How many tricks or commands does your dog know? I’m proud that Jake can sit, lie down (usually), stay, come, and react to “Out of the garbage!!!” pretty quickly. He doesn’t really know tricks, because we taught him the shake-paws business, and he almost blinded people by offering his paw constantly in all the wrong situations. (For instance, you’d be lying on the couch, almost asleep, then a paw with stout nails comes scraping across your face. It basically meant “I want, please!” and he wanted all kinds of things — always food-related — and had no compunctions about showing it.) Untraining him was far more of a trick, but he eventually cooled off on the paw business.
When I saw the video below, however, Jake’s repertoire suddenly seemed very minuscule. Check out this amazing dog who seems to absolutely love doing double-Dutch jump rope. (Some YouTube viewers have complained about the music. Just turn it down if you don’t like it, because the doggy is great without it, too.)

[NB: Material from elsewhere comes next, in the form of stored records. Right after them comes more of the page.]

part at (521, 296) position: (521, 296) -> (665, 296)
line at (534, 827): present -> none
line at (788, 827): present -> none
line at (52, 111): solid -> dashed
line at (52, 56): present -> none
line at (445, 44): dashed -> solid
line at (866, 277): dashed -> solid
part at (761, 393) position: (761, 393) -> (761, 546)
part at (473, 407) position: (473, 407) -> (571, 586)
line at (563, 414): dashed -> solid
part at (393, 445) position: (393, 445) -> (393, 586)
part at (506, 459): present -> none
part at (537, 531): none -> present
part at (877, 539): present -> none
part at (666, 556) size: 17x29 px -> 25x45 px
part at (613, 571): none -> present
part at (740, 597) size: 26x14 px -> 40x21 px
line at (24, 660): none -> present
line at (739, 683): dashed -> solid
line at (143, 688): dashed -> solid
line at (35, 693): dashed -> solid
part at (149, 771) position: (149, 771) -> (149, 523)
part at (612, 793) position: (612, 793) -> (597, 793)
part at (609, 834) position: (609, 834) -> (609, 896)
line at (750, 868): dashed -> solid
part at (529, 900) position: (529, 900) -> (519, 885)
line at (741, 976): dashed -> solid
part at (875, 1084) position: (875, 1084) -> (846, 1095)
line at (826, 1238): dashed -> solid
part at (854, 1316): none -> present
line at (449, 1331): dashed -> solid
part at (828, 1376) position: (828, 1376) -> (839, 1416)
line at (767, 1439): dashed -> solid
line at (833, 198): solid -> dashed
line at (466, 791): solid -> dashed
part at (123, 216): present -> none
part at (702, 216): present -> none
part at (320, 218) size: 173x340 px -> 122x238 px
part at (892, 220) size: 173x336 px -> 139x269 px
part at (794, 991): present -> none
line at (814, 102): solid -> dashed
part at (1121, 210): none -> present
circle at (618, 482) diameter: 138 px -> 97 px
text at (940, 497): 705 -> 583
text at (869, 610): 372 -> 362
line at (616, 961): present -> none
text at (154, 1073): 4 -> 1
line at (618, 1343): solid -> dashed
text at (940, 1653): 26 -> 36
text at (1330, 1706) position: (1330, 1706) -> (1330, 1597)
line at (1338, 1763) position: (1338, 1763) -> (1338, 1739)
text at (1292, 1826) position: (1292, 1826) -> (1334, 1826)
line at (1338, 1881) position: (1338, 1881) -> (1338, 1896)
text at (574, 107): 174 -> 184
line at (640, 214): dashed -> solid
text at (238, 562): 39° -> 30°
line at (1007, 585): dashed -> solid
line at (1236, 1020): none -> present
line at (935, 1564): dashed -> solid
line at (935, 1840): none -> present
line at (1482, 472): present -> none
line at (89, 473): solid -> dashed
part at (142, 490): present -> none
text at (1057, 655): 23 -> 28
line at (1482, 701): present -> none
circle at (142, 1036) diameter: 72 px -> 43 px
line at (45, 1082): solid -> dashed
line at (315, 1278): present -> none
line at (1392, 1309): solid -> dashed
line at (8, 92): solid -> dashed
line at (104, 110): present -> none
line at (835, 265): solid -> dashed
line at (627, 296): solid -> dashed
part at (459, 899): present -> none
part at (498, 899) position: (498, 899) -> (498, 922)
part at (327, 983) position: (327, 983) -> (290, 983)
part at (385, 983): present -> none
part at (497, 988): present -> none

I always like to know how dogs learn things like this, since my dog’s “tricks” can fit into the palm of his scratch paw. Fortunately, the dog’s owner, Samantha Valle, who travels around North America with Stunt Dog Productions, tells about the trick and the dog on her YouTube page:
“The dog is Geronimo and she’s a two-year-old cattledog mix. I pulled her out of a pound in Missouri while I was performing there two summers ago. She was three months old. Mo’s specialty is tricks. She loves to train tricks, but also has a knack for agility and frisbee. I have seven dogs total, all mixes of herding dogs, which are my favorite.
“This trick took five straight weeks until it was perfect for me to call complete. I practiced it every single day, several hours a day. Now, there are a lot of hours in a day, folks, and I like frequent breaks, although Mo wonders why we are stopping and not jumping all day long. 😉 Mo will work all day, she loves to EAT!!
“This is the first time I’ve trained this specific trick, so it was all trial and error. There were no specific steps I really took that made a huge difference. All I can really remember doing is trying a bunch of different things, rewarding her small successes until the trick was complete.
“This trick is so amazing because of all the things going on at once. Think about it: She has to find that ‘sweet spot’ in the rope where she can jump in, wait for the perfect time to jump in, watch the board on the floor and the ropes at the same time so she knows where and when to jump in, then she must time the jump perfectly, land, and immediately find the rhythm of the ropes and jump. She’s just not running and gunning it. She waits for the right time (which through hours of practice, she has figured out) and jumps in. The stick is there to keep her in the middle of the ropes. As i found out by teaching my other dogs to jump with just one rope, they all want to jump right on top of you or into you really closely.
“My vision for this trick is exactly how you see it now: A dog that runs and jumps into two ropes while staying in the middle as if she were jumping like a human. I’m happy with the end result. Mo is happy to jump, and I hope you all are happy to view her video and watch her having a good time.“
Hope this helps you jump into your Tuesday with a smile on your snout!